M. Bédard: Je ne suis pas ici pour rendre des jugements. On est ici pour essayer de rédiger une charte améliorée qui réponde à certaines représentations qui nous ont été faites. Celle-ci en est une. D'ailleurs, le député de D'Arcy McGee dit qu'il est d'accord.

M. Marx: Mais j'ai des craintes que cela ne donne ouverture à un certain nombre de problèmes et je mets le ministre en garde. C'est tout.

M. Bédard: Je vous l'ai expliqué. Si, à un moment donné, on spécifie la défense de harcèlement seulement à propos du sexe, on peut donner l'impression que le harcèlement est permis pour les autres motifs de discrimination, la race, la couleur.

Mme Marois: L'orientation sexuelle, entre autres; il y a eu beaucoup de plaintes reliées à cela.

M. Bédard: J'imagine que le député de D'Arcy McGee ne veut pas de harcèlement par rapport à ces motifs de discrimination.

M. Marx: Nulle part. Même pas ici. Adopté.

M. Bédard: Pardon?

Le Président (M. Rochefort): Est-ce que l'article 4 est adopté? Adopté. Même si nous ne sommes pas rendus à l'heure prévue j'imagine que... Est-ce qu'il y a consentement pour que nous poursuivions nos travaux?

Une voix: Non.

M. Marx: Je crois que les députés ministériels ont leur propre...

M. Bédard: On peut bien s'asseoir jusqu'à 3 heures, je suis bien d'accord, mais...

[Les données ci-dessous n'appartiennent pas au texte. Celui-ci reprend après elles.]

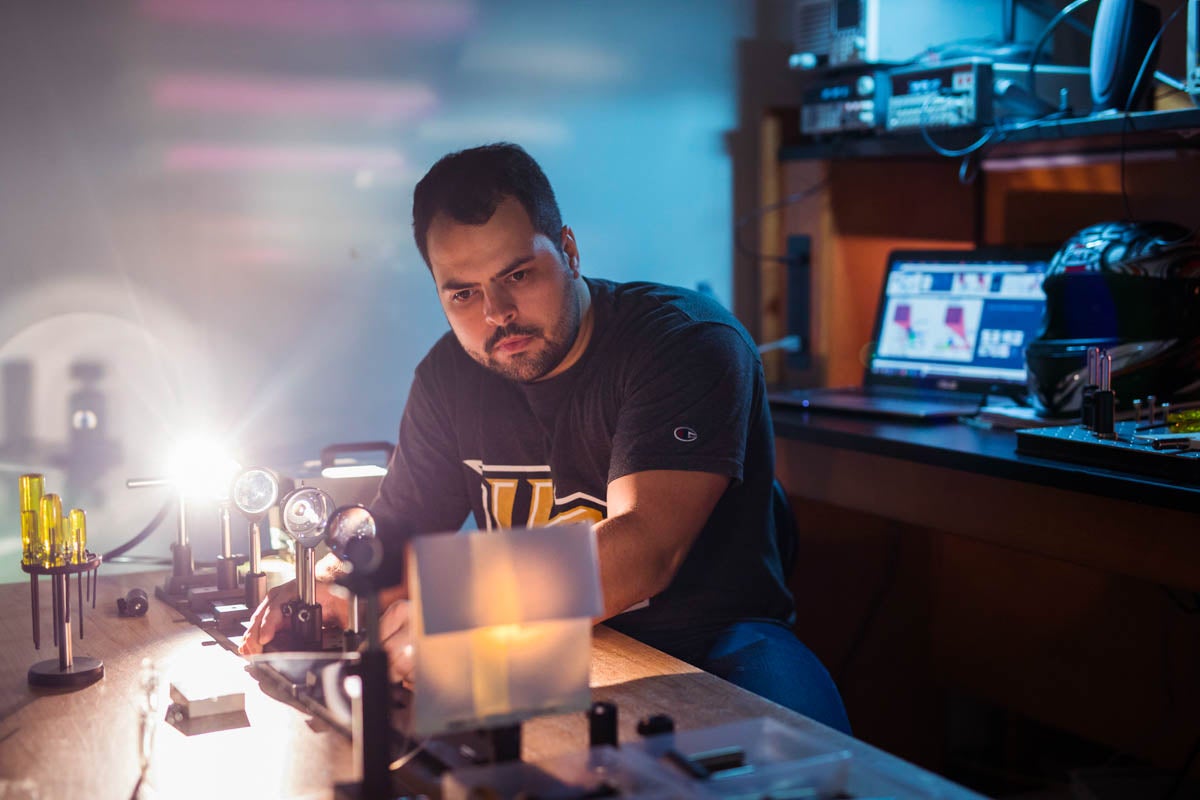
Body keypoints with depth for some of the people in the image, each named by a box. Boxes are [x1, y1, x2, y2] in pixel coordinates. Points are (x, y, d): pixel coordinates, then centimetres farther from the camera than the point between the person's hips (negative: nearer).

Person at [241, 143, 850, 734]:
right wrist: (325, 594, -14)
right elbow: (401, 526, 10)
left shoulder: (693, 343, -17)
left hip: (713, 641, -5)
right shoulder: (450, 376, 3)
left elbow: (644, 549, -29)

Le Président (M. Rochefort): Est-ce qu'il y a consentement?

M. Bédard: Arrêtez donc de faire de la petite...

Le Président (M. Rochefort): Dernier appel.

M. Marx: Je n'ai rien dit.

Le Président (M. Rochefort): À l'ordre,

s'il vous plaît! Est-ce qu'il y a consentement pour que nous poursuivions nos travaux, oui ou non?

M. Bédard: Je n'ai aucune objection. Si vous voulez continuer, continuez. Si on continue, je ne continuerai pas de cinq ou dix minutes, pour ensuite encore se demander si on va être en mesure de continuer. Si on veut continuer jusqu'à deux heures, j'y suis prêt n'importe quand.

M. Marx: On va voir.

M. Bédard: Mais pas pour continuer encore dix minutes, une demi-heure, et se poser la question régulièrement: Est-ce qu'on continue? On a des sujets qui, je pense, sont importants au niveau de la discussion. Je ne voudrais pas qu'on se fasse accuser d'avoir discuté de ces choses-là à des heures trop tardives. Je pense que l'heure à laquelle nous sommes n'est pas tardive.

Une voix: On va se coucher.

Mme Lavoie-Roux: On va se coucher, M. le ministre.

Le Président (M. Rochefort): Je constate qu'il n'y pas consentement.

J'ajourne les travaux de la commission sine die.